DATA SUPPLIED START

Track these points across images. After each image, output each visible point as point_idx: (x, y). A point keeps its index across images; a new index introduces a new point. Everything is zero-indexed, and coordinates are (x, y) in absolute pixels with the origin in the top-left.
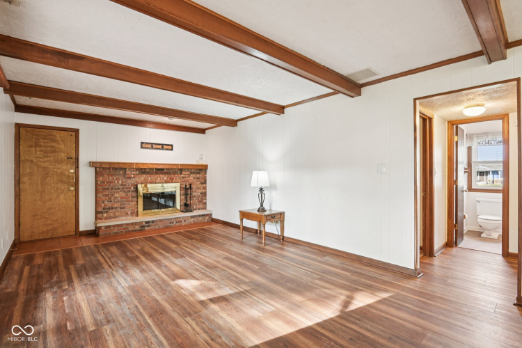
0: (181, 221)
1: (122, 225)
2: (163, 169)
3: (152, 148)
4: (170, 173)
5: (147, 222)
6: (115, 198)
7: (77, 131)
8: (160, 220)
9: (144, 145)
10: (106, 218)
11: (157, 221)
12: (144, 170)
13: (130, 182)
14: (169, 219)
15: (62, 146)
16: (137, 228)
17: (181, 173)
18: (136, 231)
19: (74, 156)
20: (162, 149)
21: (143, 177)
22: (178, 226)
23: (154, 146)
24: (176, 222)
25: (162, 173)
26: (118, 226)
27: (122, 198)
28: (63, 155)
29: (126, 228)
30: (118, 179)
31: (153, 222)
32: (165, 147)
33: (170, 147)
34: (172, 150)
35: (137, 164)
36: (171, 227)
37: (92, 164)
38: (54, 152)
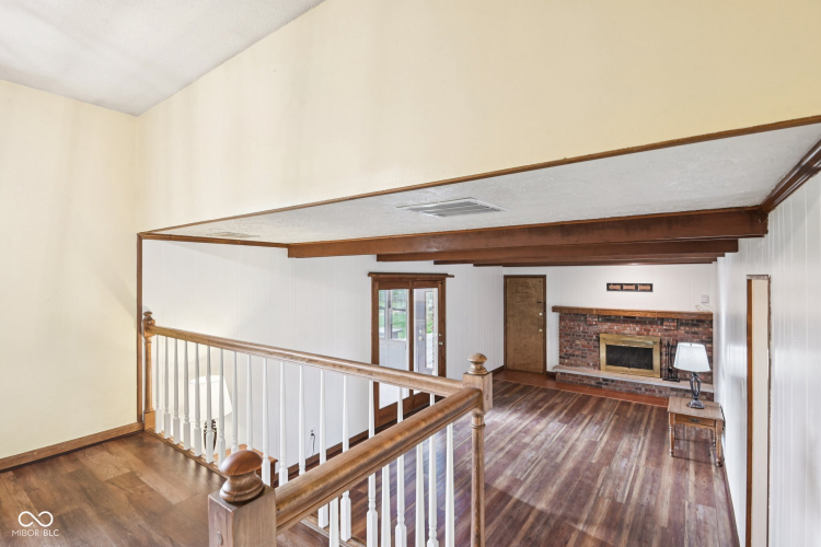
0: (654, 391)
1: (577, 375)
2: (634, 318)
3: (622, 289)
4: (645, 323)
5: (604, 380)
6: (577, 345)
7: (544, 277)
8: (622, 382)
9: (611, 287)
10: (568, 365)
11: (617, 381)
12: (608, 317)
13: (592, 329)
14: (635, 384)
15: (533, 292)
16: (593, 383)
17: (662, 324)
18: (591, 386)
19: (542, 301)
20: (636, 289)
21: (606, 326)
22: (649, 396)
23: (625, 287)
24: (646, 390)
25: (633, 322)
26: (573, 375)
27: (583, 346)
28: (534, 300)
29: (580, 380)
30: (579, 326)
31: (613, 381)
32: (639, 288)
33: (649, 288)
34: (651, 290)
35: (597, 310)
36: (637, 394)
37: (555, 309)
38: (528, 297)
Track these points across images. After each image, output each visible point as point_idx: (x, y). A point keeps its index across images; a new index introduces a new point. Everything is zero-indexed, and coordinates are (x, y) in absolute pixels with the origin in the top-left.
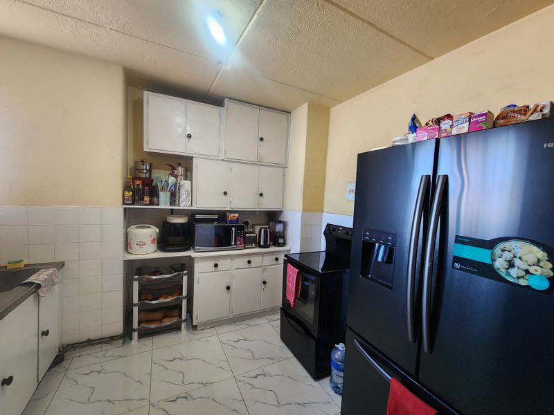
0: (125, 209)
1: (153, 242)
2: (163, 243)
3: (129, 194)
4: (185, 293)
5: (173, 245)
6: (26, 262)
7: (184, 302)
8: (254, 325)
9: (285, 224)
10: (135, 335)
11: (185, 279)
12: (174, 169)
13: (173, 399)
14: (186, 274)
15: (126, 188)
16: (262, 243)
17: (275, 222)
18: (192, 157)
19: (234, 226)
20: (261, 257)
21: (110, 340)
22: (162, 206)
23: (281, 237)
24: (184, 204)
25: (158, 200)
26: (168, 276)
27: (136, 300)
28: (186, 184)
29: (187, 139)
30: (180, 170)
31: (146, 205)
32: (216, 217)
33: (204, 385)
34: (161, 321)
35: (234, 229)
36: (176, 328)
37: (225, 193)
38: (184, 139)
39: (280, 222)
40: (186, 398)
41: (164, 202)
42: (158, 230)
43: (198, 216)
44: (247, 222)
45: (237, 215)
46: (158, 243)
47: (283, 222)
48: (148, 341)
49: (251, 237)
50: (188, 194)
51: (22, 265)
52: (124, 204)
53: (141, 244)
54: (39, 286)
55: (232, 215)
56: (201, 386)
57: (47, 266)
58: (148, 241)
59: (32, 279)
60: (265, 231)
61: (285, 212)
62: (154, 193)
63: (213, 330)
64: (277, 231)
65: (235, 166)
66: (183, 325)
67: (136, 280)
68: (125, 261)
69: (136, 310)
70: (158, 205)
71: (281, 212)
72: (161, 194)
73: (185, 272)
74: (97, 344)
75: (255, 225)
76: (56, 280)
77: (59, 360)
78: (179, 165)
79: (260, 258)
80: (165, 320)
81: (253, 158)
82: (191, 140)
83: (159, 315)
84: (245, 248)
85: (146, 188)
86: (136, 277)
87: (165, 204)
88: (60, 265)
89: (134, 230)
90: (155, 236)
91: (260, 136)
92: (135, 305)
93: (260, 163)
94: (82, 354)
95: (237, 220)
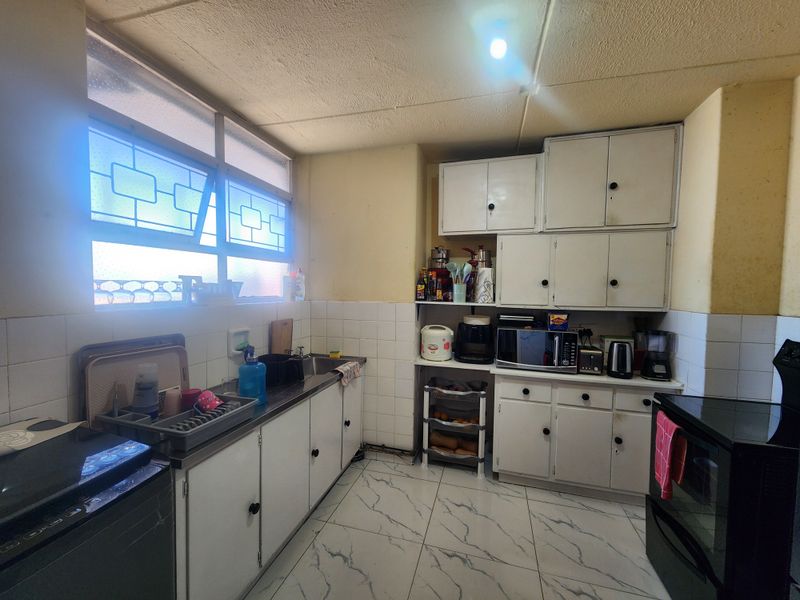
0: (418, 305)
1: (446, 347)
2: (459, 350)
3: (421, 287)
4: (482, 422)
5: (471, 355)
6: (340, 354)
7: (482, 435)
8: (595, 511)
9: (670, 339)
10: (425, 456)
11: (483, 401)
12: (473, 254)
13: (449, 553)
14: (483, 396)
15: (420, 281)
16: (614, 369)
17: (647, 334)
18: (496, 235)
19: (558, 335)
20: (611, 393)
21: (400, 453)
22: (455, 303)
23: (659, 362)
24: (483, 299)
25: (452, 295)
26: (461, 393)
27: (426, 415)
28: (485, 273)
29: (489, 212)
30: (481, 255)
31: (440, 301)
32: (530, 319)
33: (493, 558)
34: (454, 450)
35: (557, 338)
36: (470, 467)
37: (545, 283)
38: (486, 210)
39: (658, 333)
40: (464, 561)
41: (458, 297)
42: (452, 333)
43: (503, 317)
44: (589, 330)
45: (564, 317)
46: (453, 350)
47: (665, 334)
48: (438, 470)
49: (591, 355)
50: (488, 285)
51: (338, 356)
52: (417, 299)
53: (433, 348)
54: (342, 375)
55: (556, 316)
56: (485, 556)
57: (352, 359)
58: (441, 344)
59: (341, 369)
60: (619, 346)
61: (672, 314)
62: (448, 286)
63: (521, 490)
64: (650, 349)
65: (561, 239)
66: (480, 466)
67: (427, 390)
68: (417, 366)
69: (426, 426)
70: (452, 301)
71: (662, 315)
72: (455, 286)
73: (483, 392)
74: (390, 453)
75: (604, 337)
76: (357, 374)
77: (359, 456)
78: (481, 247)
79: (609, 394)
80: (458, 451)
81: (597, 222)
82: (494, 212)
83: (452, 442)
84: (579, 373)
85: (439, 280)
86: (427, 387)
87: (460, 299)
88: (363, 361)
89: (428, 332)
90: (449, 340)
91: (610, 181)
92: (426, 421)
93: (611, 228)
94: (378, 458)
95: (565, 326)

DATA SUPPLIED END

[ASSIGNED TASK] First drop every picture, then print the data above exactly as it stands.

[SOLUTION FOR THIS TASK]
Track these points across images. After each image, output each visible point as point_idx: (x, y). A point keeps its index across images; a new index introduces a new point. Everything is zero-indexed, and coordinates are (x, y) in absolute pixels with the origin in the top-left.
0: (181, 221)
1: (122, 225)
2: (163, 169)
3: (152, 148)
4: (170, 173)
5: (147, 222)
6: (115, 198)
7: (77, 131)
8: (160, 220)
9: (144, 145)
10: (106, 218)
11: (157, 221)
12: (144, 170)
13: (130, 182)
14: (169, 219)
15: (62, 146)
16: (137, 228)
17: (181, 173)
18: (136, 231)
19: (74, 156)
20: (162, 149)
21: (143, 177)
22: (178, 226)
23: (154, 146)
24: (176, 222)
25: (162, 173)
26: (118, 226)
27: (122, 198)
28: (63, 155)
29: (126, 228)
30: (118, 179)
31: (153, 222)
32: (165, 147)
33: (170, 147)
34: (172, 150)
35: (137, 164)
36: (171, 227)
37: (92, 164)
38: (54, 152)
0: (654, 391)
1: (577, 375)
2: (634, 318)
3: (622, 289)
4: (645, 323)
5: (604, 380)
6: (577, 345)
7: (544, 277)
8: (622, 382)
9: (611, 287)
10: (568, 365)
11: (617, 381)
12: (608, 317)
13: (592, 329)
14: (635, 384)
15: (533, 292)
16: (593, 383)
17: (662, 324)
18: (591, 386)
19: (542, 301)
20: (636, 289)
21: (606, 326)
22: (649, 396)
23: (625, 287)
24: (646, 390)
25: (633, 322)
26: (573, 375)
27: (583, 346)
28: (534, 300)
29: (580, 380)
30: (579, 326)
31: (613, 381)
32: (639, 288)
33: (649, 288)
34: (651, 290)
35: (597, 310)
36: (637, 394)
37: (555, 309)
38: (528, 297)
Track these points across images. After each image, output each visible point as point_idx: (x, y). A point keeps its index across images; a new index introduces a new point. Everything is zero-indexed, and coordinates are (x, y) in absolute pixels with the origin in the top-left.
0: (125, 209)
1: (153, 242)
2: (163, 243)
3: (129, 194)
4: (185, 293)
5: (173, 245)
6: (26, 262)
7: (184, 302)
8: (254, 325)
9: (285, 224)
10: (135, 335)
11: (185, 279)
12: (174, 169)
13: (173, 399)
14: (186, 274)
15: (126, 188)
16: (262, 243)
17: (275, 222)
18: (192, 157)
19: (234, 226)
20: (261, 257)
21: (110, 340)
22: (162, 206)
23: (281, 237)
24: (184, 204)
25: (158, 200)
26: (168, 276)
27: (136, 300)
28: (186, 184)
29: (187, 139)
30: (180, 170)
31: (146, 205)
32: (216, 217)
33: (204, 385)
34: (161, 321)
35: (234, 229)
36: (176, 328)
37: (225, 193)
38: (184, 139)
39: (280, 222)
40: (186, 398)
41: (164, 202)
42: (158, 230)
43: (198, 216)
44: (247, 222)
45: (237, 215)
46: (158, 243)
47: (283, 222)
48: (148, 341)
49: (251, 237)
50: (188, 194)
51: (22, 265)
52: (124, 204)
53: (141, 244)
54: (39, 286)
55: (232, 215)
56: (201, 386)
57: (47, 266)
58: (148, 241)
59: (32, 279)
60: (265, 231)
61: (285, 212)
62: (154, 193)
63: (213, 330)
64: (277, 231)
65: (235, 166)
66: (183, 325)
67: (136, 280)
68: (125, 261)
69: (136, 310)
70: (158, 205)
71: (281, 212)
72: (161, 194)
73: (185, 272)
74: (97, 344)
75: (255, 225)
76: (56, 280)
77: (59, 360)
78: (179, 165)
79: (260, 258)
80: (165, 320)
81: (253, 158)
82: (191, 140)
83: (159, 315)
84: (245, 248)
85: (146, 188)
86: (136, 277)
87: (165, 204)
88: (60, 265)
89: (134, 230)
90: (155, 236)
91: (260, 136)
92: (135, 305)
93: (260, 163)
94: (82, 354)
95: (237, 220)
0: (418, 305)
1: (446, 347)
2: (459, 350)
3: (421, 287)
4: (482, 422)
5: (471, 355)
6: (340, 354)
7: (482, 435)
8: (595, 511)
9: (670, 339)
10: (425, 456)
11: (483, 401)
12: (473, 254)
13: (449, 553)
14: (483, 396)
15: (420, 281)
16: (614, 369)
17: (647, 334)
18: (496, 235)
19: (558, 335)
20: (611, 393)
21: (400, 453)
22: (455, 303)
23: (659, 362)
24: (483, 299)
25: (452, 295)
26: (461, 393)
27: (426, 415)
28: (485, 273)
29: (489, 212)
30: (481, 255)
31: (440, 301)
32: (530, 319)
33: (493, 558)
34: (454, 450)
35: (557, 338)
36: (470, 467)
37: (545, 283)
38: (486, 210)
39: (658, 333)
40: (464, 561)
41: (458, 297)
42: (452, 333)
43: (503, 317)
44: (589, 330)
45: (564, 317)
46: (453, 350)
47: (665, 334)
48: (438, 470)
49: (591, 355)
50: (488, 285)
51: (338, 356)
52: (417, 299)
53: (433, 348)
54: (342, 375)
55: (556, 316)
56: (485, 556)
57: (352, 359)
58: (441, 344)
59: (341, 369)
60: (619, 346)
61: (672, 314)
62: (448, 286)
63: (521, 490)
64: (650, 349)
65: (561, 239)
66: (480, 466)
67: (427, 390)
68: (417, 366)
69: (426, 426)
70: (452, 301)
71: (662, 315)
72: (455, 286)
73: (483, 392)
74: (390, 453)
75: (604, 337)
76: (357, 374)
77: (359, 456)
78: (481, 247)
79: (609, 394)
80: (458, 451)
81: (597, 222)
82: (494, 212)
83: (452, 442)
84: (579, 373)
85: (439, 280)
86: (427, 387)
87: (460, 299)
88: (363, 361)
89: (428, 332)
90: (449, 340)
91: (610, 181)
92: (426, 421)
93: (611, 228)
94: (378, 458)
95: (565, 326)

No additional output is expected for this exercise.